Eu ouvi de muitas pessoas opiniões sobre o artigo, e suas reações foram bastante variadas. Alguns se concentraram no fato de que ele abriu novos caminhos, com seu relato sobre como, no caso de Laura, o diagnóstico e o tratamento a levaram a um ponto tão desesperador. Um casal de amigos jornalistas notou a mudança bizarra que tomou parte do processo, de um artigo que narrou a vida de Laura como sendo das dificuldades com a retirada das drogas psiquiátricas. Vários observaram a astuta menção a mim e ao Anatomia, com um texto da minha filha a favorita : “Eu estava em um momento lendo sobre os dinossauros e no próximo sobre como meu pai estava em uma cruzada!”

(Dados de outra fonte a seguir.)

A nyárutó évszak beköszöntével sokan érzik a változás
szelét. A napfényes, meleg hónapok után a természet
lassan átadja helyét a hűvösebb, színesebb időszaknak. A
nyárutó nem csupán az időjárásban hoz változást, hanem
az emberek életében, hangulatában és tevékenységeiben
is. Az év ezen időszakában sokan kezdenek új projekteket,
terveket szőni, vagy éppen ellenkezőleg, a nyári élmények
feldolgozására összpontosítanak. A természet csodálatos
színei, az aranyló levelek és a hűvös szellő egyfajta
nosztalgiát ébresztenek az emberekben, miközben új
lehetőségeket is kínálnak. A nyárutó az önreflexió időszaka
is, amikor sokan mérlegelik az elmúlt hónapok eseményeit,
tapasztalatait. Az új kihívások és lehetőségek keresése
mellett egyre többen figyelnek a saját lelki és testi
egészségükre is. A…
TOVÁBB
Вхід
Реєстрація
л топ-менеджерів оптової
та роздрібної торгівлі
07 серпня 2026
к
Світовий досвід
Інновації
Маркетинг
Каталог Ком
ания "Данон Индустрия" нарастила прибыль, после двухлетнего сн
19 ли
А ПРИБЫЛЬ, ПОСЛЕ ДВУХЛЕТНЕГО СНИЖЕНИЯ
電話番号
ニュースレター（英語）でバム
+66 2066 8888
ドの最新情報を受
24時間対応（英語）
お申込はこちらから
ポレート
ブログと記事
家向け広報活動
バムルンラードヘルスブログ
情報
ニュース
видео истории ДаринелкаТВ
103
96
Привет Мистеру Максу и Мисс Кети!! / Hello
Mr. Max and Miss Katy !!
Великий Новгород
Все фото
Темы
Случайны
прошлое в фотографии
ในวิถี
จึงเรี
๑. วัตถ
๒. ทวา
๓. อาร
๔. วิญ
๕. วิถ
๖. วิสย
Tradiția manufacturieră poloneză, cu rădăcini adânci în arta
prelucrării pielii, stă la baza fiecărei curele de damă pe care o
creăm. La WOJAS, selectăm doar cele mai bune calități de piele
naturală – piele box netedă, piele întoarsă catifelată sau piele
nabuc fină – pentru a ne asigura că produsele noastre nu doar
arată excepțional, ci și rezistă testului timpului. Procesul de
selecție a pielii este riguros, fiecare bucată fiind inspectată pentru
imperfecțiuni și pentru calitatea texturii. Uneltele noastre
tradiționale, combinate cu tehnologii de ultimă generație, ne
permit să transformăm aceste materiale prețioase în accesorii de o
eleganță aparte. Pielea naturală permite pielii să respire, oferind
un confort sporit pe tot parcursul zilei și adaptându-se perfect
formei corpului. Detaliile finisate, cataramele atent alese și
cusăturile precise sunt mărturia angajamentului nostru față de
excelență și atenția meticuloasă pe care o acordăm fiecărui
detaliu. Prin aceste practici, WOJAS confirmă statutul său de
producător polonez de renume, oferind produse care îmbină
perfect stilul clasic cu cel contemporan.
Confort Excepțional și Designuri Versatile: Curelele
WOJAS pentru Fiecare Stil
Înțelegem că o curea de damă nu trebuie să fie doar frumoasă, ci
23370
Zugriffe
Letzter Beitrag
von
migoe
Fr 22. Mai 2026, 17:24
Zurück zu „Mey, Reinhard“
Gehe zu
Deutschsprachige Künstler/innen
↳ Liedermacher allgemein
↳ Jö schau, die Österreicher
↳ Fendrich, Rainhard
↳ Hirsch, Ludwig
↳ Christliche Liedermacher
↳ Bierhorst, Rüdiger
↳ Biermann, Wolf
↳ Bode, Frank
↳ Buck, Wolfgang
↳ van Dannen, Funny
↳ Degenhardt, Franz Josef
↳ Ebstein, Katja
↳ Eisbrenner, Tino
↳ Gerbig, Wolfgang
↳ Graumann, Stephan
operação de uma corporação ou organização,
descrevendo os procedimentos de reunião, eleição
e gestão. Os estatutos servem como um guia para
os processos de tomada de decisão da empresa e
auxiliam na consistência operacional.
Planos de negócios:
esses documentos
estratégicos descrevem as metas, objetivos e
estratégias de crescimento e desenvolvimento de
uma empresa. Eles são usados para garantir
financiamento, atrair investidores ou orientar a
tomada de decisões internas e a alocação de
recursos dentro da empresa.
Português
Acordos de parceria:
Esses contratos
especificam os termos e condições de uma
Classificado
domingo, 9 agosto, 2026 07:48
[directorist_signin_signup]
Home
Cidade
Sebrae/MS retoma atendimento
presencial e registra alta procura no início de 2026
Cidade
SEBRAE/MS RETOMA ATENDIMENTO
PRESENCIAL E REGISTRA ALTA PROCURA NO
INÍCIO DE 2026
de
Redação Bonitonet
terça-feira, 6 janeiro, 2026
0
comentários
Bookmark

Tudo isso quer dizer que o artigo mostra que os limites da ‘mídia geral’ em relação ao que é permitido escrever sobre psiquiatria estão se expandindo, e isso é uma coisa muito boa. No entanto, isso não significa que você estará lendo em breve em qualquer revista ou jornal de interesse geral uma história que rompa inteiramente com a narrativa convencional de que a psiquiatria e suas drogas, em geral, proporcionam alívio para muitas pessoas que sofrem de ‘doenças’ do cérebro. O pensamento de que o ‘modelo de doença’ da psiquiatria produziu um desastre de saúde pública permanece além do limite.